Q3. Approach to performance, S&C, rehab & innovation
“For me, performance is a singular unit—everyone’s role is ultimately pointed toward improving team performance. Whether you’re in nutrition, strength and conditioning, or data, the question is always: how are you enhancing the player and the team? We are one team with different specializations. I often use analogies like Formula One, where even one person’s role is critical—if they don’t execute, the whole system is impacted. Or like an orchestra, where everyone plays a different instrument but must be aligned. I really emphasize teamwork, collaboration, and communication. My philosophy is not rigid—it’s fluid, because every season presents a different challenge. Whether it’s schedule congestion, injuries, or travel, you need a unique approach each time. Ultimately, our goal is to maximize player potential, maximize availability, and navigate the season as effectively as possible.”
Q4. Future of performance training
“I think we now have so much information at our fingertips that we’re actually becoming distracted.
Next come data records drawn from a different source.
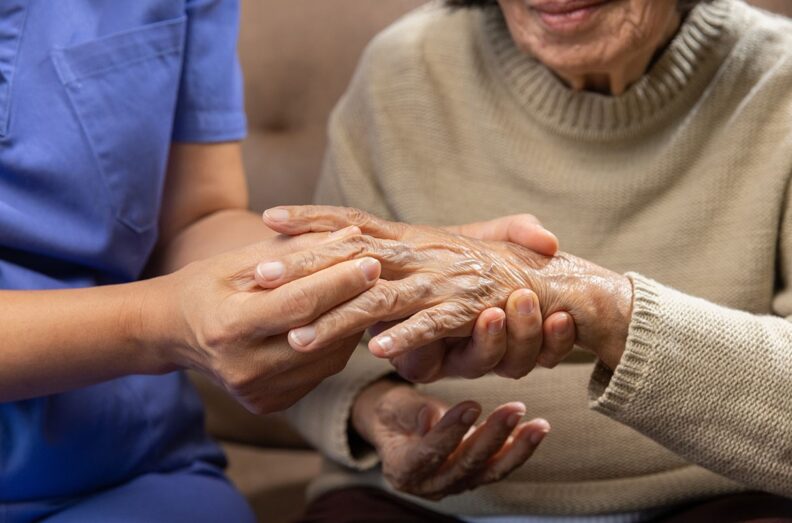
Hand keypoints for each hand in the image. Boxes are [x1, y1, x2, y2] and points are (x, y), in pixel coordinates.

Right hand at [147, 226, 379, 413]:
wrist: (174, 332)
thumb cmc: (208, 286)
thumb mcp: (242, 260)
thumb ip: (297, 251)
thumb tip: (352, 237)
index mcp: (229, 328)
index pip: (299, 304)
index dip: (339, 282)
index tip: (371, 259)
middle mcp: (244, 369)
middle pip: (319, 333)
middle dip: (354, 300)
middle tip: (381, 272)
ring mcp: (258, 392)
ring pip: (328, 358)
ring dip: (351, 323)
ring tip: (363, 293)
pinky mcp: (270, 404)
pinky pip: (320, 372)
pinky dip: (336, 344)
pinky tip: (341, 320)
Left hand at [260, 206, 630, 369]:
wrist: (546, 281)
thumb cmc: (484, 268)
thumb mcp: (435, 251)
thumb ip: (397, 251)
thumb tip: (348, 245)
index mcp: (409, 238)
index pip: (352, 223)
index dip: (312, 218)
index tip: (269, 217)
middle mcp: (420, 254)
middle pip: (353, 257)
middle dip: (305, 266)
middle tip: (260, 276)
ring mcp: (442, 281)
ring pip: (381, 299)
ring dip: (339, 318)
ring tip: (298, 336)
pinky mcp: (468, 310)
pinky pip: (432, 325)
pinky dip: (407, 337)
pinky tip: (377, 352)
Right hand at [352, 380, 548, 499]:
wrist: (398, 429)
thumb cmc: (393, 414)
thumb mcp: (392, 407)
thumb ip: (411, 412)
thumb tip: (431, 416)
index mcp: (402, 469)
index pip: (428, 453)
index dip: (450, 431)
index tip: (472, 405)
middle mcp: (429, 485)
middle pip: (464, 465)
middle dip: (493, 437)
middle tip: (514, 409)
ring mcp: (453, 485)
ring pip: (488, 471)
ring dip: (516, 448)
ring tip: (538, 425)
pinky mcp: (472, 478)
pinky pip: (498, 467)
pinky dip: (518, 450)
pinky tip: (535, 431)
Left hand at [388, 214, 574, 381]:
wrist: (392, 266)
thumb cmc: (448, 250)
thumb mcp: (489, 235)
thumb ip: (520, 232)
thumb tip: (550, 240)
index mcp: (512, 320)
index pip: (550, 340)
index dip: (560, 336)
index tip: (564, 317)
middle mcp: (488, 346)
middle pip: (522, 359)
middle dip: (530, 335)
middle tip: (530, 305)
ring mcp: (454, 357)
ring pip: (484, 363)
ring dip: (490, 339)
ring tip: (491, 314)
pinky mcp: (416, 360)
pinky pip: (423, 360)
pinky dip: (415, 341)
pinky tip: (408, 339)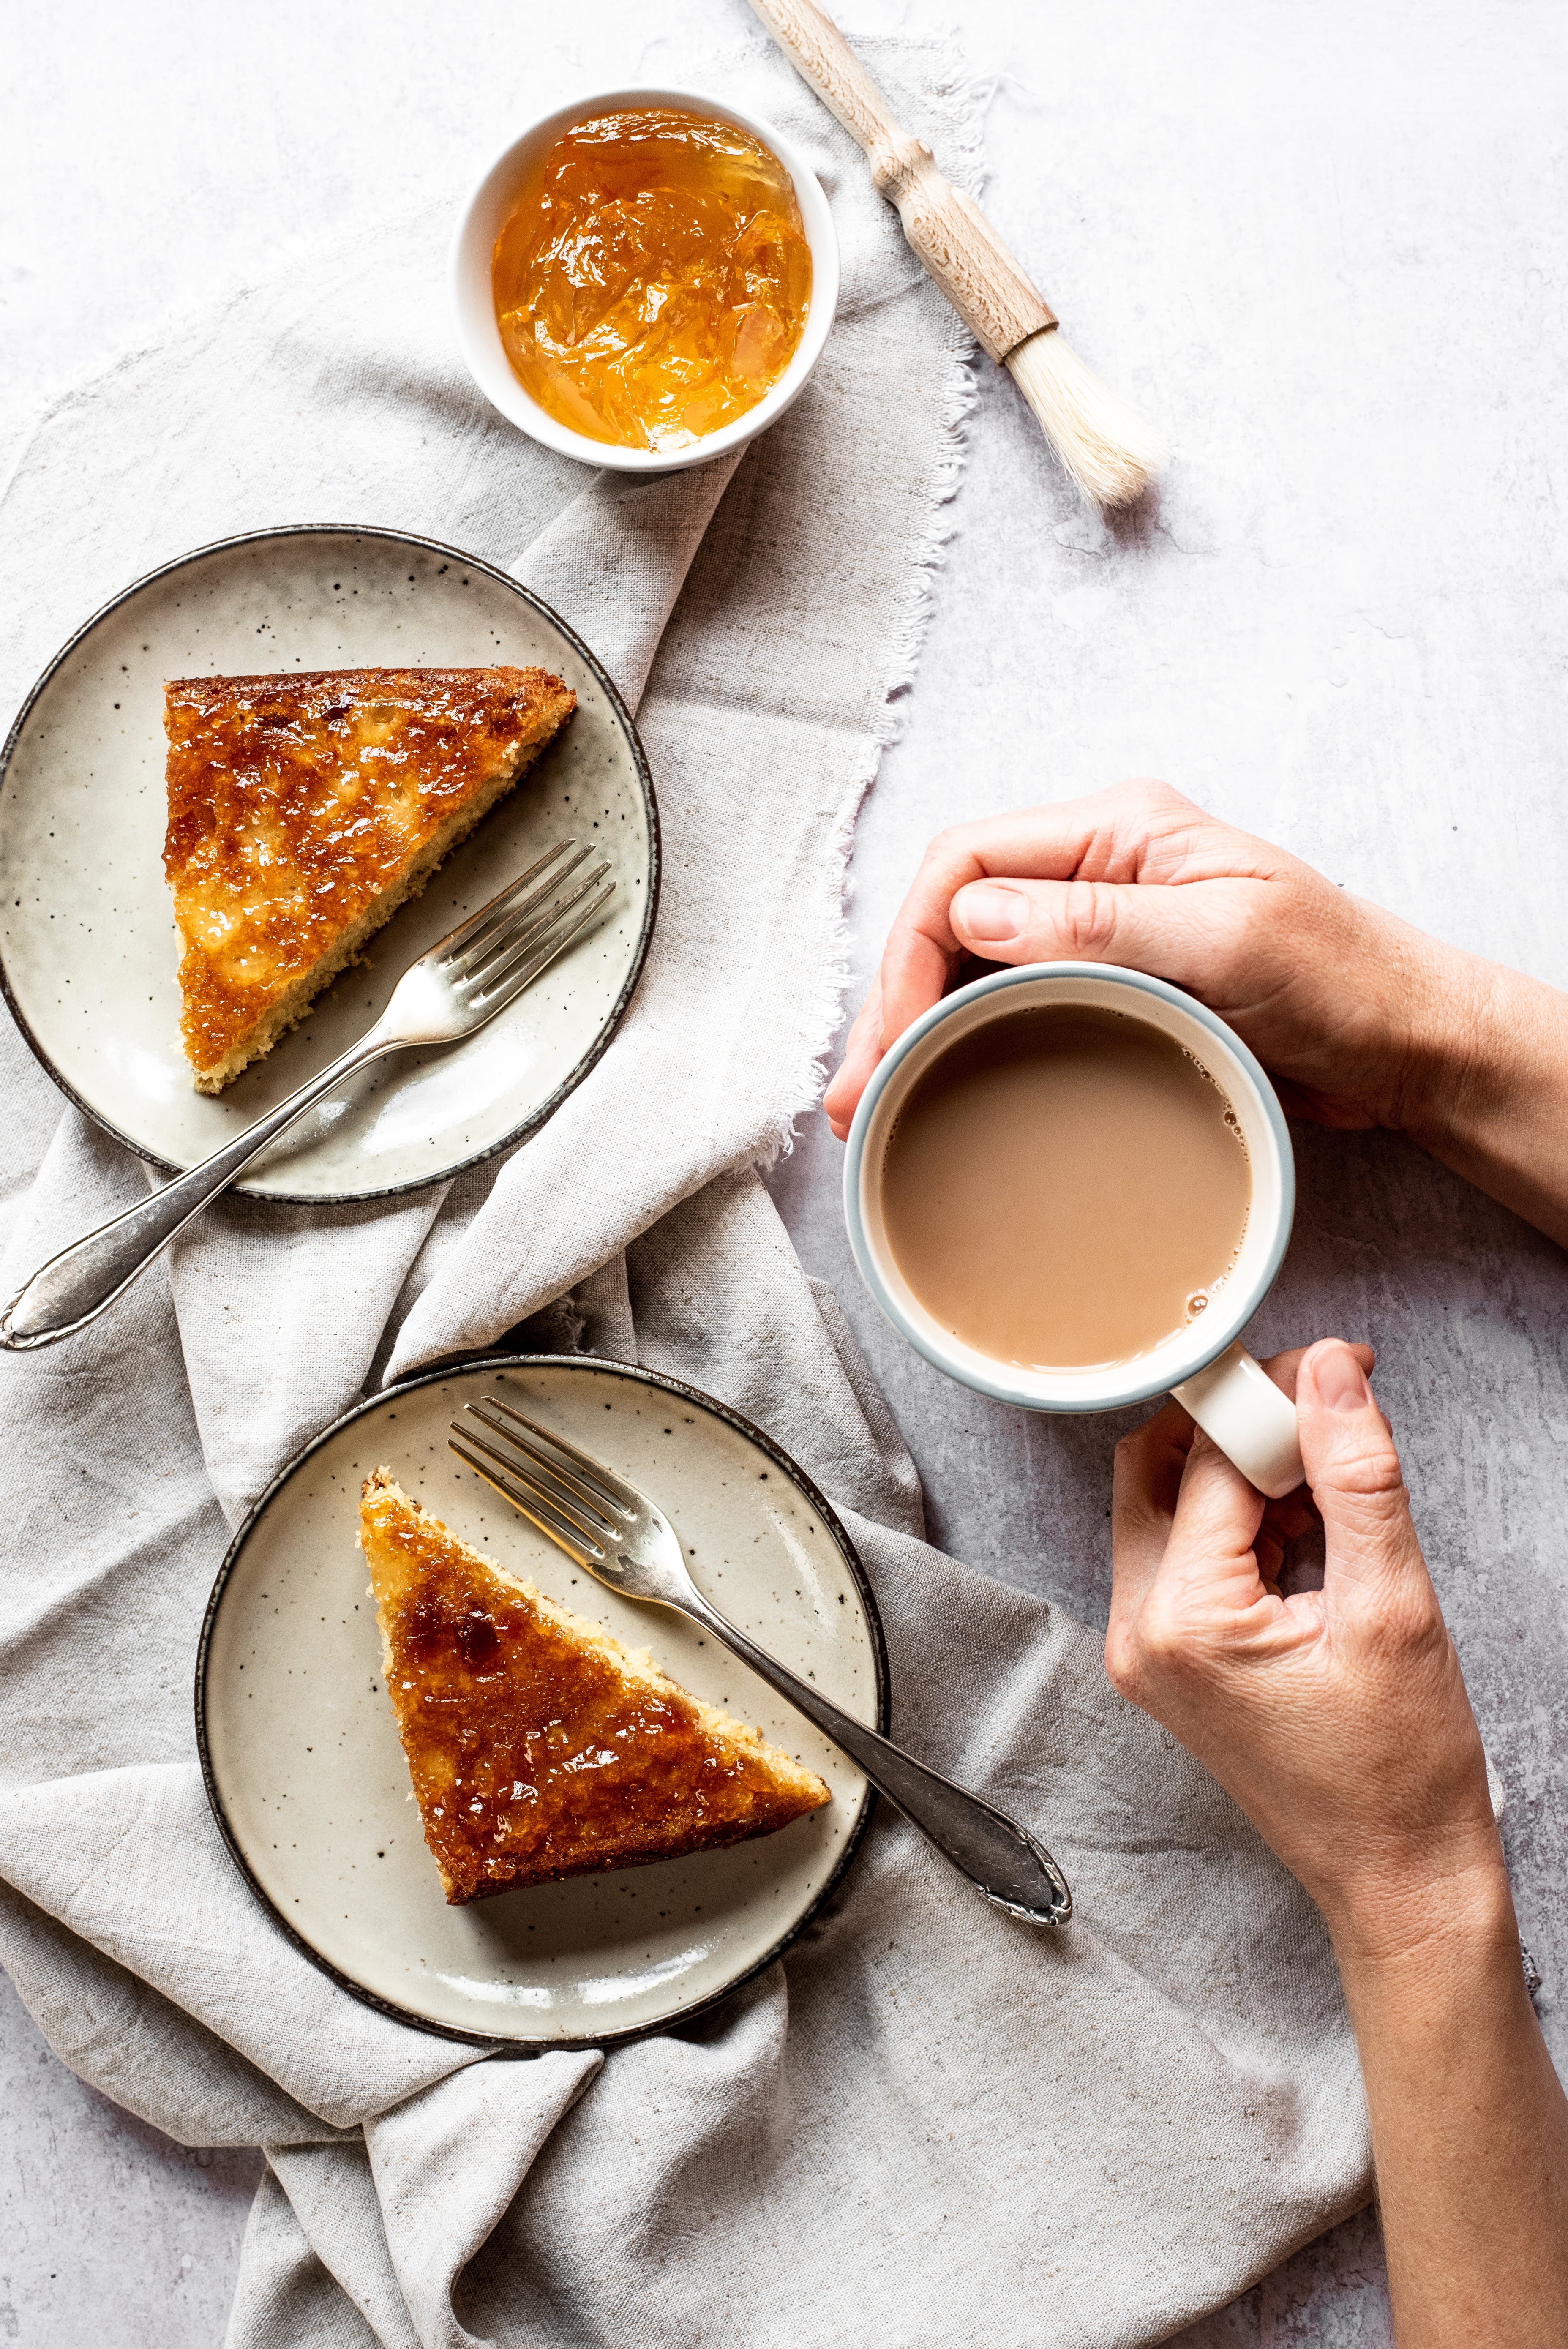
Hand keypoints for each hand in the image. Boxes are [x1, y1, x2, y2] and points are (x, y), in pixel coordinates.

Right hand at [824, 777, 1473, 1144]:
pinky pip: (1007, 1004)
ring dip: (912, 1030)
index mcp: (1120, 827)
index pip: (966, 861)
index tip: (897, 1035)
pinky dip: (958, 1045)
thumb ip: (1101, 921)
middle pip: (951, 916)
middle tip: (857, 1092)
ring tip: (872, 1106)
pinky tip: (932, 1089)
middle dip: (891, 999)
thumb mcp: (1228, 939)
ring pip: (968, 966)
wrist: (1408, 1047)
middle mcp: (1098, 867)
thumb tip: (977, 916)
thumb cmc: (1345, 982)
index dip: (910, 945)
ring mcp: (1100, 929)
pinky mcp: (1109, 987)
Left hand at [1110, 1339, 1567, 2348]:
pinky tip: (1309, 1527)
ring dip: (1240, 1470)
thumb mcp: (1392, 1606)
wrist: (1397, 1878)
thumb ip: (1356, 1474)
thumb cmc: (1400, 1769)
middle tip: (1325, 1405)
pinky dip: (1239, 1519)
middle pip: (1156, 1467)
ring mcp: (1145, 1651)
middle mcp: (1137, 1632)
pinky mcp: (1168, 1662)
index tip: (1340, 1365)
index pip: (1208, 1456)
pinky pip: (1185, 1554)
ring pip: (1166, 1504)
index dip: (1275, 1395)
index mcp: (1180, 1619)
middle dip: (1238, 1421)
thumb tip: (1331, 1370)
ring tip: (1331, 1478)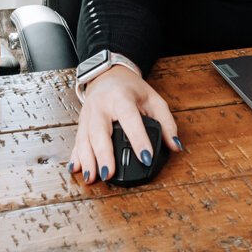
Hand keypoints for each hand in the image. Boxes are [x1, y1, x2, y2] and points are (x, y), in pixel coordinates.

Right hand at [67, 66, 180, 185]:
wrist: (108, 74)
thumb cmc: (132, 89)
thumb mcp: (154, 100)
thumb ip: (167, 123)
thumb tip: (176, 146)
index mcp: (121, 97)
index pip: (130, 119)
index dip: (138, 139)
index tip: (146, 158)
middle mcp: (101, 105)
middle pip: (99, 131)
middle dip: (103, 154)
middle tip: (109, 174)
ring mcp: (88, 114)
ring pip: (84, 138)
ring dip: (87, 159)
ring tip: (91, 177)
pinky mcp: (81, 122)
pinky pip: (77, 140)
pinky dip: (76, 156)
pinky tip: (75, 169)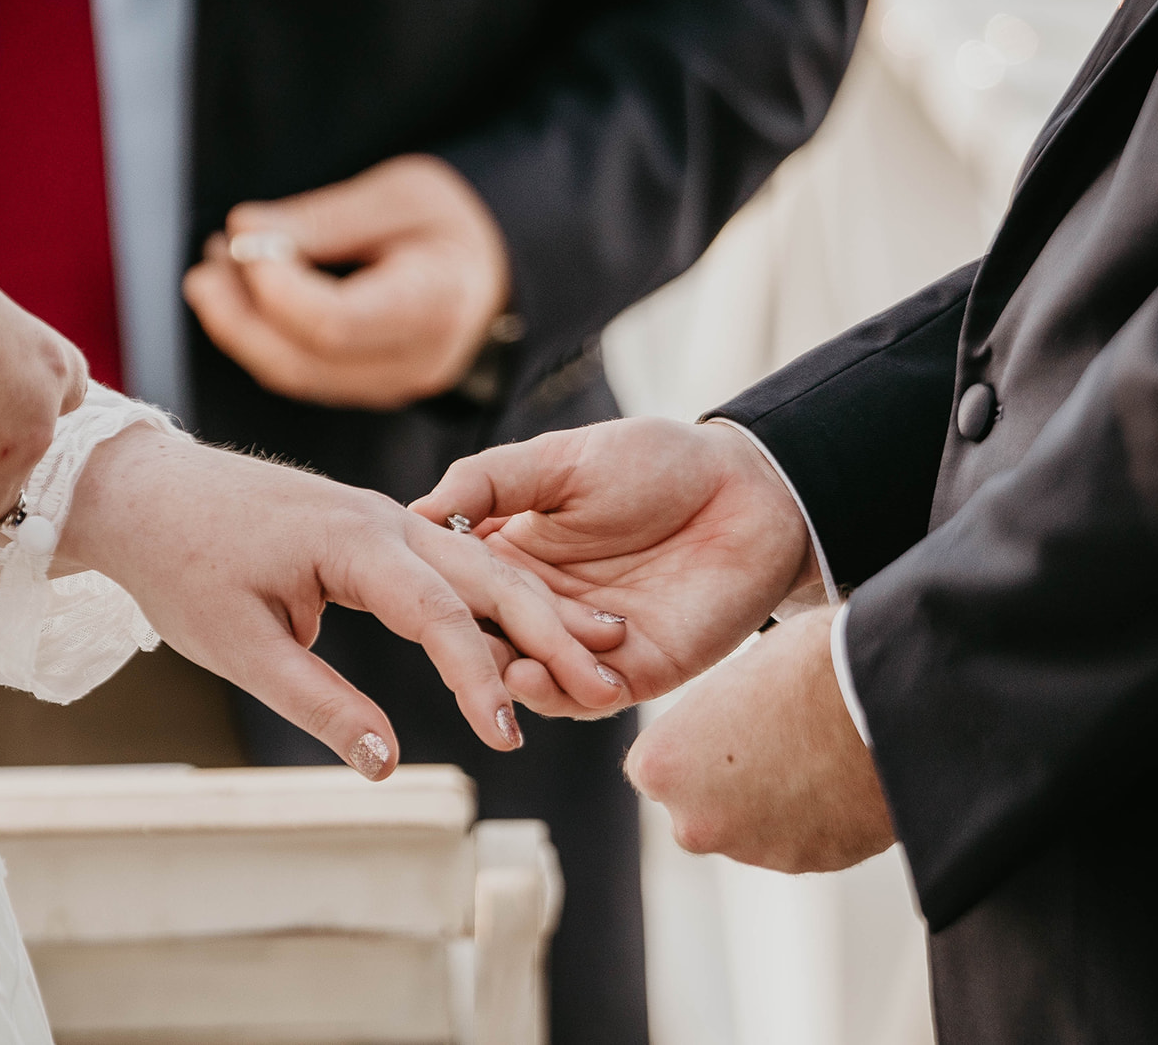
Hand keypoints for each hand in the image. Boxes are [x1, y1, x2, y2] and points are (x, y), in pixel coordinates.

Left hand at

It’s very easy to keep adding new tools, new technologies, new ideas, thinking they will enhance performance—but often we’re just diluting what was already working. If we look back five years, we have to ask whether all these additions have really produced better outcomes. Distraction is becoming one of our biggest enemies. We can’t create more time with athletes, so if we keep adding more tasks, we’re just overloading both staff and players. I use the analogy of a backpack—if we keep adding more, we just end up tiring ourselves out. I believe the future is about simplification and consistency. If we reduce the number of ‘new’ inputs, we can apply things more consistently, and that’s what actually allows athletes to adapt and improve over time.”
Q5. Dream technology
“If I had unlimited resources, I would build a single, discreet device that captures everything—something like a continuous monitoring system that combines all the functions we currently separate across multiple tools. I want to see how an athlete moves from fatigue back to readiness, how travel impacts them, how they respond to both physical and mental stress over time. Right now, a lot of what we do is still a best guess, especially early in the training week. Ideally, we’d have continuous physiological data that helps us make better decisions day by day. The key is that it has to be simple—players don’t want to wear more technology, they want to wear less. At the moment, we risk turning athletes into robots by asking them to wear multiple devices. The goal should be one solution that gives us richer insights while staying completely in the background and allowing athletes to perform naturally.”